Exercise description:
Find every line in the entries below that contains the word "immediately", and copy each of those lines.

** Provided material follows **

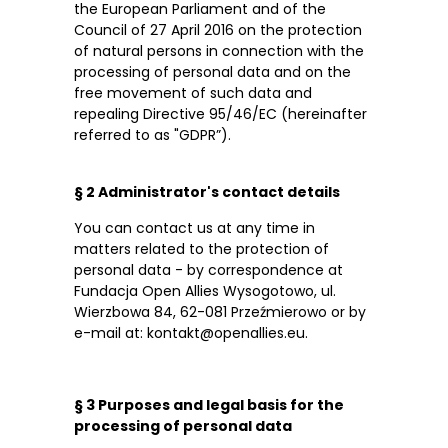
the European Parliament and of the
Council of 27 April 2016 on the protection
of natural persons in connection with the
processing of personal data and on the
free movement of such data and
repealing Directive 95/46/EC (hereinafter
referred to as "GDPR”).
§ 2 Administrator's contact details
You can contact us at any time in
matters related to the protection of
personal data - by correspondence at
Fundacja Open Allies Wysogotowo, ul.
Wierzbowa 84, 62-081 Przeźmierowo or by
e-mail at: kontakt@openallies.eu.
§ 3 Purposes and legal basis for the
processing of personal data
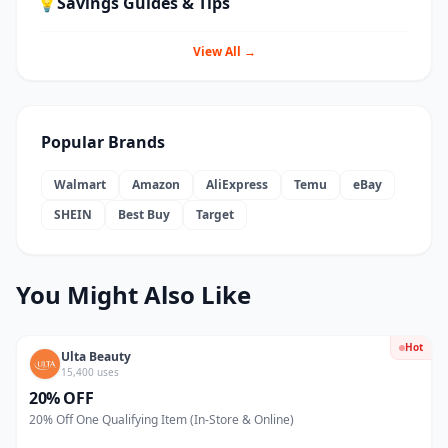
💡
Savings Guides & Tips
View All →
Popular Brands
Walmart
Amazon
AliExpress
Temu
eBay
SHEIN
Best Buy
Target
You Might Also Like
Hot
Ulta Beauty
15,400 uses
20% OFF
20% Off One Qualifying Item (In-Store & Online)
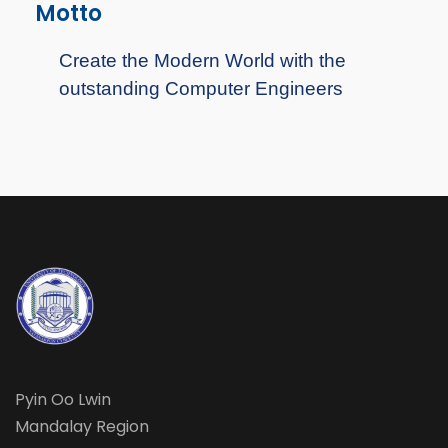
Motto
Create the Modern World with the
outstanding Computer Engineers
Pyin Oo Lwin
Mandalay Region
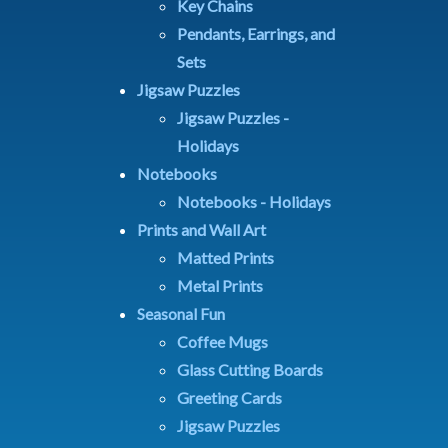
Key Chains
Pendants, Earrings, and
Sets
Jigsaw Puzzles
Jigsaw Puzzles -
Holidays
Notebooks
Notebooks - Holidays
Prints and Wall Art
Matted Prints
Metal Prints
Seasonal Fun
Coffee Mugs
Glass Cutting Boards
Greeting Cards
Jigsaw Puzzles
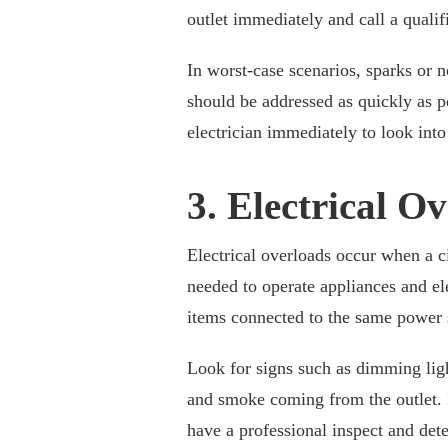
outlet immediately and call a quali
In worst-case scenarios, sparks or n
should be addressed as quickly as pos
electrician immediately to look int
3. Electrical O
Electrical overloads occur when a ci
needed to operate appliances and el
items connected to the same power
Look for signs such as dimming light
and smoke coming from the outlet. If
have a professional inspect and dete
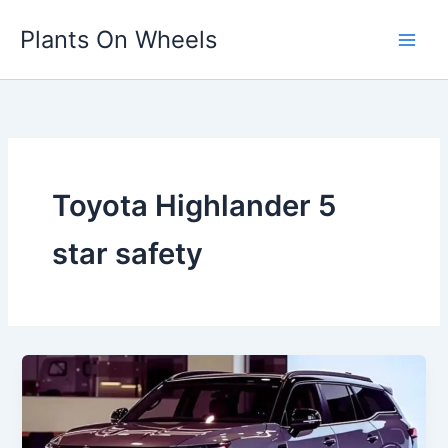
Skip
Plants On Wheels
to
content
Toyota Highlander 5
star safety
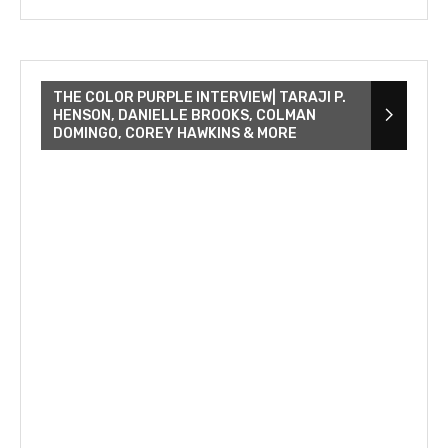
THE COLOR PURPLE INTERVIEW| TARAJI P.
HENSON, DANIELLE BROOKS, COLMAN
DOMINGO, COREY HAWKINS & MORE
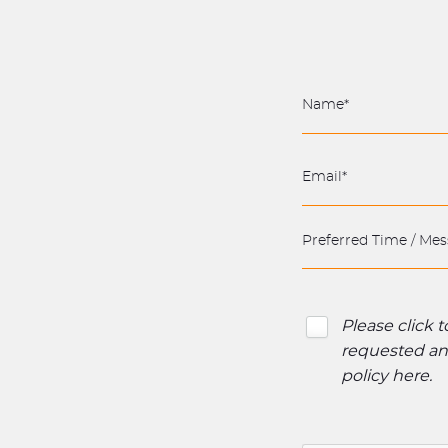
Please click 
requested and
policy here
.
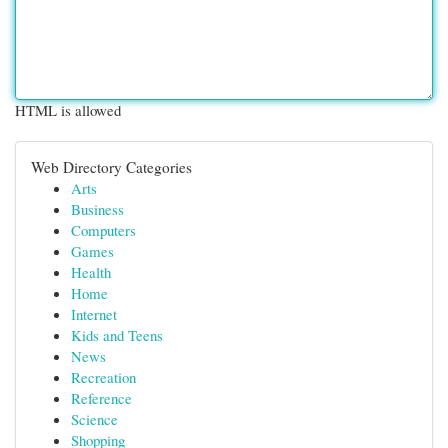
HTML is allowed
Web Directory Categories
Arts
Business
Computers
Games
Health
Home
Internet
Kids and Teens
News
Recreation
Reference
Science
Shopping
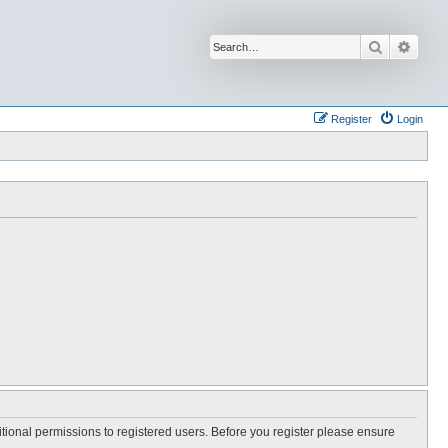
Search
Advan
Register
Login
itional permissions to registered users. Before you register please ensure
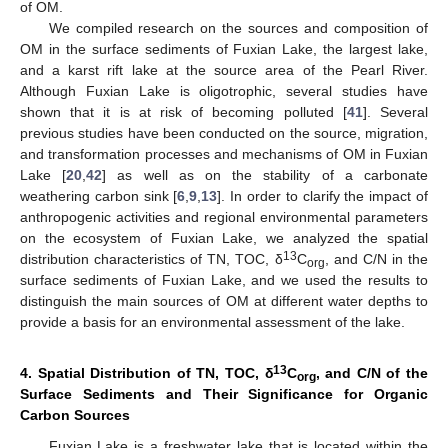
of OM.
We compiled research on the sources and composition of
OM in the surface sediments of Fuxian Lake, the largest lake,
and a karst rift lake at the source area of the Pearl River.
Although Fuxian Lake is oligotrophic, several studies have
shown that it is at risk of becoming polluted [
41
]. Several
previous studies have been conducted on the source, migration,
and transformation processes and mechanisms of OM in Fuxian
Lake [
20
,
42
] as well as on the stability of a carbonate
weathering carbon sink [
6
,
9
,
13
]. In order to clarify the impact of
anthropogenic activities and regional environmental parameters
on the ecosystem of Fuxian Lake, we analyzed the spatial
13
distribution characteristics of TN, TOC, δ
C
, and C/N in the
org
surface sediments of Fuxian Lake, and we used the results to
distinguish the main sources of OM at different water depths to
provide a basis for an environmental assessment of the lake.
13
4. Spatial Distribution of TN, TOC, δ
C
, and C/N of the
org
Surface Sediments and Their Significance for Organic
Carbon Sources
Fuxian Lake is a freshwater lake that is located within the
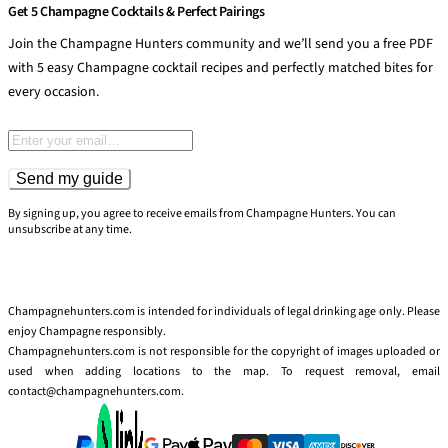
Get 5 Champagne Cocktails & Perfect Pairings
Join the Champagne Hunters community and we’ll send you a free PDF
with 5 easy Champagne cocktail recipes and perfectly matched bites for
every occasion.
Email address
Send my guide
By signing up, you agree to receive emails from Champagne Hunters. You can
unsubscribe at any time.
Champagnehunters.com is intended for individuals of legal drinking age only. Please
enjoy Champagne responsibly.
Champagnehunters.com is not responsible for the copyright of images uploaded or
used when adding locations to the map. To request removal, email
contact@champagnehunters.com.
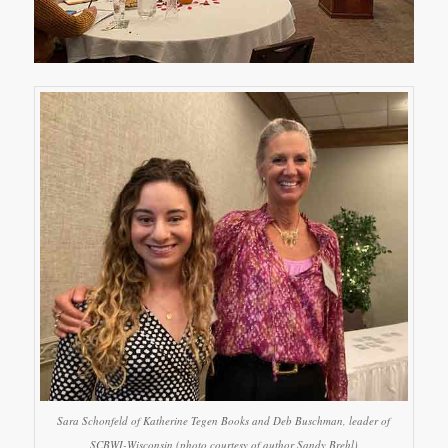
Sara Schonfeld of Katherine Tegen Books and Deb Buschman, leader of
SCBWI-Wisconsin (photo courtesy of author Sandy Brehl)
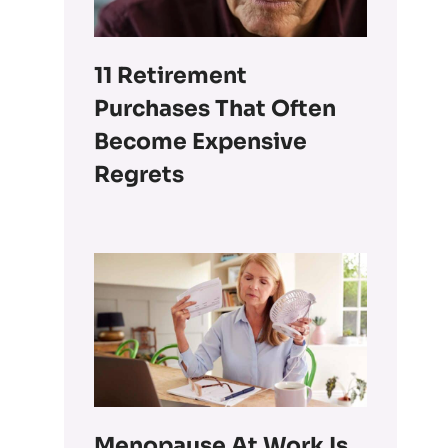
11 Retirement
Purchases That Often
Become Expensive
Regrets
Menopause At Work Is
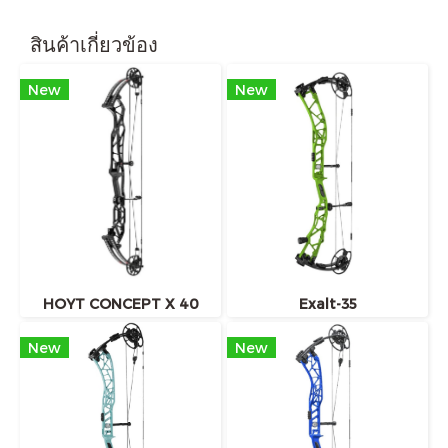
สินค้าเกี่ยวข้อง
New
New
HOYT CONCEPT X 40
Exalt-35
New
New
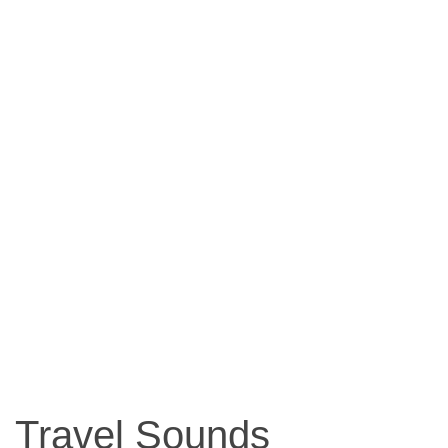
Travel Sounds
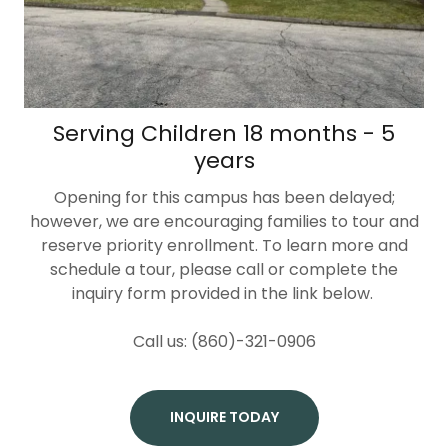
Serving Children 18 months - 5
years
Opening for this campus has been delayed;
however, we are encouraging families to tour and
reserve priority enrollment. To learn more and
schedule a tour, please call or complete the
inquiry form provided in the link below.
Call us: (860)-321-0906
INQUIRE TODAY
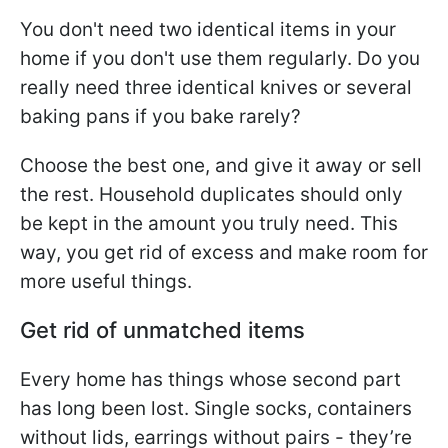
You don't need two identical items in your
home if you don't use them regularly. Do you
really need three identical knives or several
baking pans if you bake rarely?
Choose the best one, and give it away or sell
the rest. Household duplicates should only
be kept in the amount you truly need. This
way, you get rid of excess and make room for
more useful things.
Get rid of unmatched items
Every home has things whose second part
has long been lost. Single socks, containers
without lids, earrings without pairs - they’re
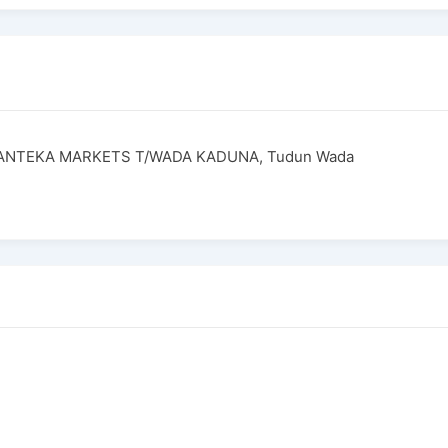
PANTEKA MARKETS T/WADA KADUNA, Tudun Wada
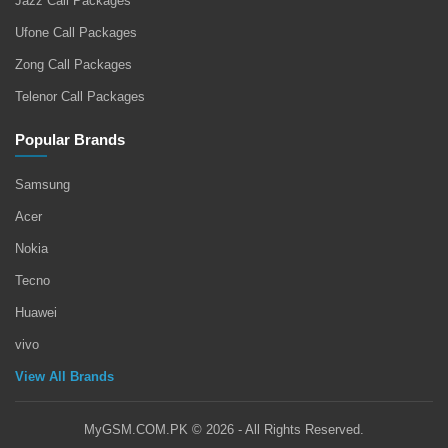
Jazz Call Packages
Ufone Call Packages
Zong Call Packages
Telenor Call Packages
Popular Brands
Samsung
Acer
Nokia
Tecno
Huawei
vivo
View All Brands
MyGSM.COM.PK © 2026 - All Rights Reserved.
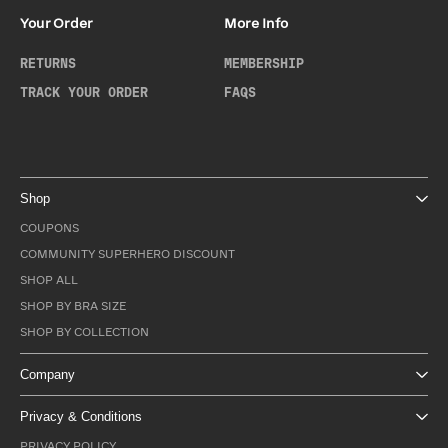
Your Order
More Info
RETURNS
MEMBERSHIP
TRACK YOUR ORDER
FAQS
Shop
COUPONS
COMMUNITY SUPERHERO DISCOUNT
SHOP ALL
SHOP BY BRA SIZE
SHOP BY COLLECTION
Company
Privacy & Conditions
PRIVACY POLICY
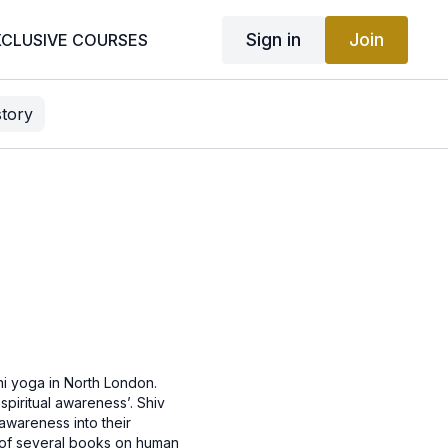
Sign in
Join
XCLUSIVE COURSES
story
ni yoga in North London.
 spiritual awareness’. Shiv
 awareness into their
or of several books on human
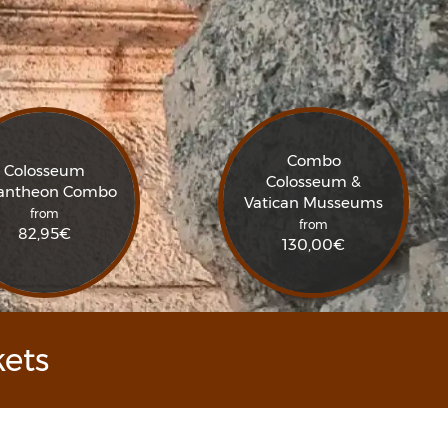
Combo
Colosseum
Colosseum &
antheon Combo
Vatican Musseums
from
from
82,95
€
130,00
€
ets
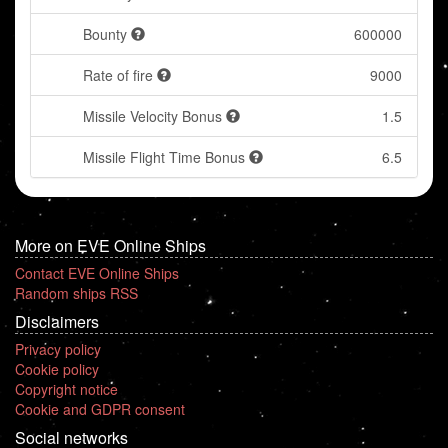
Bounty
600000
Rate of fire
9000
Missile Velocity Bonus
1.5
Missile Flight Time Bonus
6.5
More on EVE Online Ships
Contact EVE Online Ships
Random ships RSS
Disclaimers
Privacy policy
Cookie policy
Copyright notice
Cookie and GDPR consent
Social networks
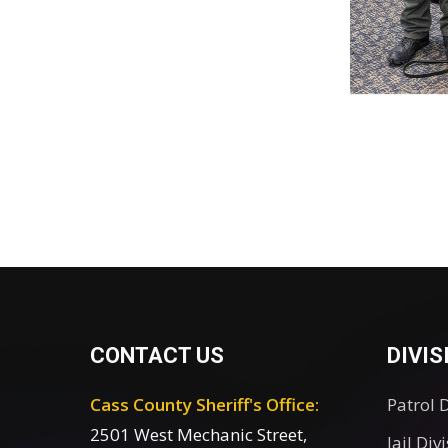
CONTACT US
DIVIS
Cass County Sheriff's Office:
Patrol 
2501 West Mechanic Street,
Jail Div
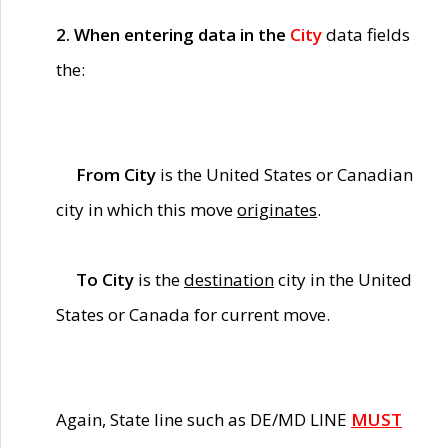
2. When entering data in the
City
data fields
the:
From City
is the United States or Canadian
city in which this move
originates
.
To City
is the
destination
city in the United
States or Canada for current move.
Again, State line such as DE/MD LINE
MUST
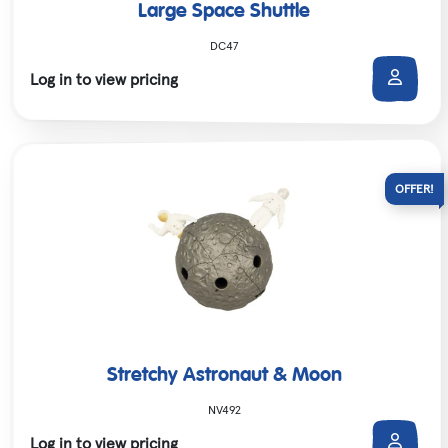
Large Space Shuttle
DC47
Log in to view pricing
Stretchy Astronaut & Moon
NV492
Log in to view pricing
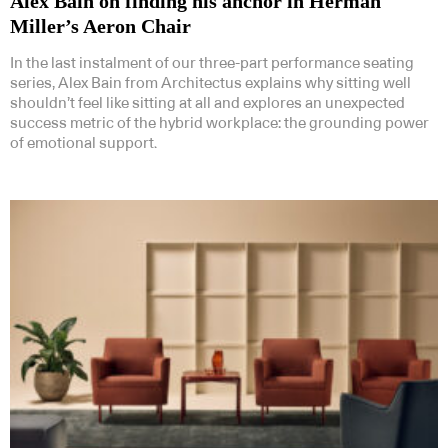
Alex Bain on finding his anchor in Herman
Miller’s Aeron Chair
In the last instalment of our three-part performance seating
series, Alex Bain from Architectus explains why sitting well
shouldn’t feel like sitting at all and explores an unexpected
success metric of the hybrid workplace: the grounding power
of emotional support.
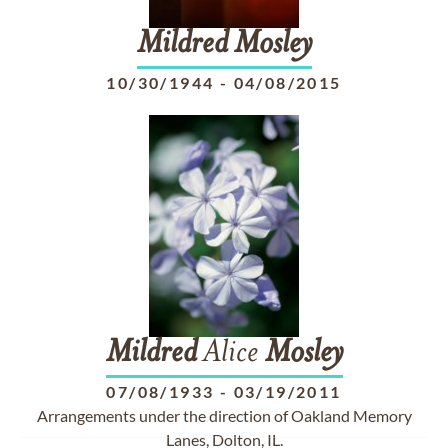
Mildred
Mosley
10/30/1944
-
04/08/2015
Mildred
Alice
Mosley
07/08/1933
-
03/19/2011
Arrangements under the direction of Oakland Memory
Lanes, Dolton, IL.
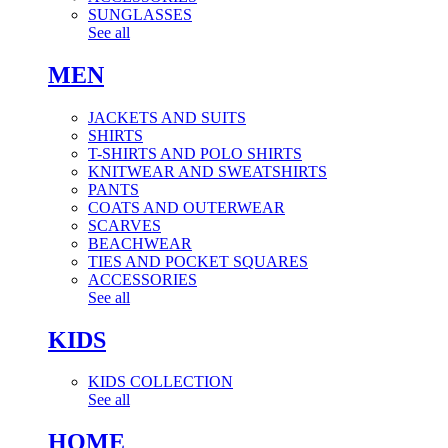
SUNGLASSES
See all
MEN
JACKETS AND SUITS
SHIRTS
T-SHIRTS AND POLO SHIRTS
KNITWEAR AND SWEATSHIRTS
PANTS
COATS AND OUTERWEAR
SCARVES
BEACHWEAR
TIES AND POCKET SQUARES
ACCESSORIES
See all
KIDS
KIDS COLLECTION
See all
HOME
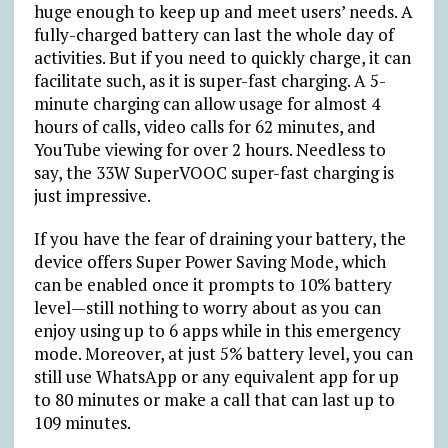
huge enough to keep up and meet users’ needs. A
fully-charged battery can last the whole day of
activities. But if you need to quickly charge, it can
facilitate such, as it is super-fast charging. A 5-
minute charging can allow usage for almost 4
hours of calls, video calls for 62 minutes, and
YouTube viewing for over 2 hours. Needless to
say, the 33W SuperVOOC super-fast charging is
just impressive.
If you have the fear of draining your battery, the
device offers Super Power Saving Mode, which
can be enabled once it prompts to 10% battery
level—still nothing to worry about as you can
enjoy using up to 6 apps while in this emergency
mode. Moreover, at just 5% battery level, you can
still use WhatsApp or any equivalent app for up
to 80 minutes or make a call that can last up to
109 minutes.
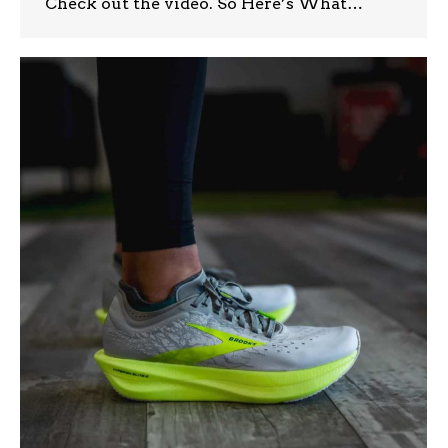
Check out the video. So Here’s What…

** End of Provided material **

Exercise answer:
outlet immediately and call a quali
electrician immediately to look int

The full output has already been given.